::: Exercise text

Verizon's McAdam urges Congress to take hard line on spectrum bidding credits, curb FCC's net neutrality rules

Verizon Communications (NYSE: VZ) CEO Lowell McAdam wants Congress to take a tougher stance on rules governing bidding in spectrum auctions, and called out Dish Network (NASDAQ: DISH) in particular for its bidding strategy in the AWS-3 auction. In a letter to key lawmakers, McAdam also urged Congress to be more proactive in regulating telecommunications, curb the FCC's recently approved net neutrality rules and rewrite and update the Telecommunications Act.

In a letter to the Republican chairmen and Democratic ranking members of the Senate and House commerce committees, McAdam focused in part on the FCC's "designated entity" program, which is designed to ensure that small, rural and minority-owned businesses can compete with large companies in auctions.

Dish Network (NASDAQ: DISH) has been widely criticized by carriers, lawmakers and others for manipulating the program in its bidding strategy for the AWS-3 spectrum auction to get discounts. Dish has repeatedly argued against that, and has said that it followed the FCC's rules.

McAdam wrote that the program, if used correctly, "has merit and gives smaller companies and diverse entrepreneurs an opportunity to enter into new business opportunities."

However, McAdam noted that Dish, a $33 billion company, partnered with two designated entities to win 44 percent of the licenses up for auction and secure a 25 percent discount worth $3 billion. The FCC is still reviewing the DE credits that were awarded and has said no spectrum will be granted to entities that violated the auction rules.

In the letter, McAdam noted that over the years the FCC has repeatedly granted Dish's requests to make its spectrum holdings more useful and therefore more valuable. He wrote that the FCC has granted Dish's request to turn its S-band satellite spectrum into AWS-4 spectrum that can be deployed for terrestrial use, and has let it convert uplink to downlink spectrum and extended buildout timelines.

McAdam wrote that despite Dish now being one of the largest holders of spectrum, Dish has "not invested one dollar or created a single job by building networks or using this spectrum to serve customers. Meanwhile, the FCC is creating rules for the upcoming incentive auction that will intentionally withhold spectrum from the very companies that are investing, creating jobs and servicing customers. Congress should ensure that our spectrum policies are aligned with the overall economic interests of the country and are not subject to abuse to serve the interests of particular entities."

::::::
::: Material shown

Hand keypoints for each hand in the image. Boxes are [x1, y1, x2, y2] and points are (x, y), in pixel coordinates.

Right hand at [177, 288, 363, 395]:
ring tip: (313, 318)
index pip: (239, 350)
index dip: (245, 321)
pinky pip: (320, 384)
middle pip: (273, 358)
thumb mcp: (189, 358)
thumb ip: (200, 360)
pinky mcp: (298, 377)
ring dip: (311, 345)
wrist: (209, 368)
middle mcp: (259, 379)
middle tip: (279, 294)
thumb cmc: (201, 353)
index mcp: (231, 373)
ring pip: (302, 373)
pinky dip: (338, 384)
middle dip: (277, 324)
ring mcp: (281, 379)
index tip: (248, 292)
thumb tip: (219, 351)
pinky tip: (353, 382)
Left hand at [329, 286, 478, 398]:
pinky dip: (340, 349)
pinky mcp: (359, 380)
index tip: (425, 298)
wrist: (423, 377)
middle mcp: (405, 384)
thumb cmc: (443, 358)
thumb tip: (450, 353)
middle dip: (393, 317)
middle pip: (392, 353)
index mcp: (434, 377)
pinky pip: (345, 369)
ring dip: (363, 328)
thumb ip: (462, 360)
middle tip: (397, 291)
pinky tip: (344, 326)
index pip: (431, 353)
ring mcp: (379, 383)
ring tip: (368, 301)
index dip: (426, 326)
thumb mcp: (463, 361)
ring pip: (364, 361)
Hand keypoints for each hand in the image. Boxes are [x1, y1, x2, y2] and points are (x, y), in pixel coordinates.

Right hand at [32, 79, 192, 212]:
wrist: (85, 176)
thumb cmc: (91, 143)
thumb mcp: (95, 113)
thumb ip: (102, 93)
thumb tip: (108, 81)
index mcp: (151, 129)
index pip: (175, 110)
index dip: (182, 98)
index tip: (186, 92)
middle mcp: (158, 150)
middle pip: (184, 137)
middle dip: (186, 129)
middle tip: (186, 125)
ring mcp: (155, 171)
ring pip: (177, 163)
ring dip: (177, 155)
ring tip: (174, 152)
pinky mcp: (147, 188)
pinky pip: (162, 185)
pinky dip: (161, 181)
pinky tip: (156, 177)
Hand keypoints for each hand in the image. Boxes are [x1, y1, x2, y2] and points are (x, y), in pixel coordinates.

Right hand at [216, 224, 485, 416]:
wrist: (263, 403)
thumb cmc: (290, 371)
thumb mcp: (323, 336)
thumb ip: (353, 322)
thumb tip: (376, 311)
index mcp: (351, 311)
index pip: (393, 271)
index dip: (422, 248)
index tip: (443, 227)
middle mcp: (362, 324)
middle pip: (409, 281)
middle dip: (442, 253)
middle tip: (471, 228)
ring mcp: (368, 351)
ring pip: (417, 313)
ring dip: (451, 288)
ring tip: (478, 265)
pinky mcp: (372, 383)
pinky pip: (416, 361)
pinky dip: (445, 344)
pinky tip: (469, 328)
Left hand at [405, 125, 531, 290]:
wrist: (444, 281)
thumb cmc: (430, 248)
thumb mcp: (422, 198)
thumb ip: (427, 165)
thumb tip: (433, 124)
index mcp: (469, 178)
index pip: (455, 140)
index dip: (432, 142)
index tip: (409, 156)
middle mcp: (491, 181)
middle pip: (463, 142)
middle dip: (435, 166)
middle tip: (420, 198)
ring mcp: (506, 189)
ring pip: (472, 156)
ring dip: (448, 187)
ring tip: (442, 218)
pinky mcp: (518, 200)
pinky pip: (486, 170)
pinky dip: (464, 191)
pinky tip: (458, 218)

::::::

* **Instructions for the task**:
Rewrite the Verizon article above from "In a letter to the" to "companies in auctions.", replacing "commerce committees" with "communications committees".

* **Result for this task**:
In a letter to the Republican chairmen and Democratic ranking members of the Senate and House communications committees, McAdam focused in part on the FCC's "designated entity" program, which is designed to ensure that small, rural and minority-owned businesses can compete with large companies in auctions.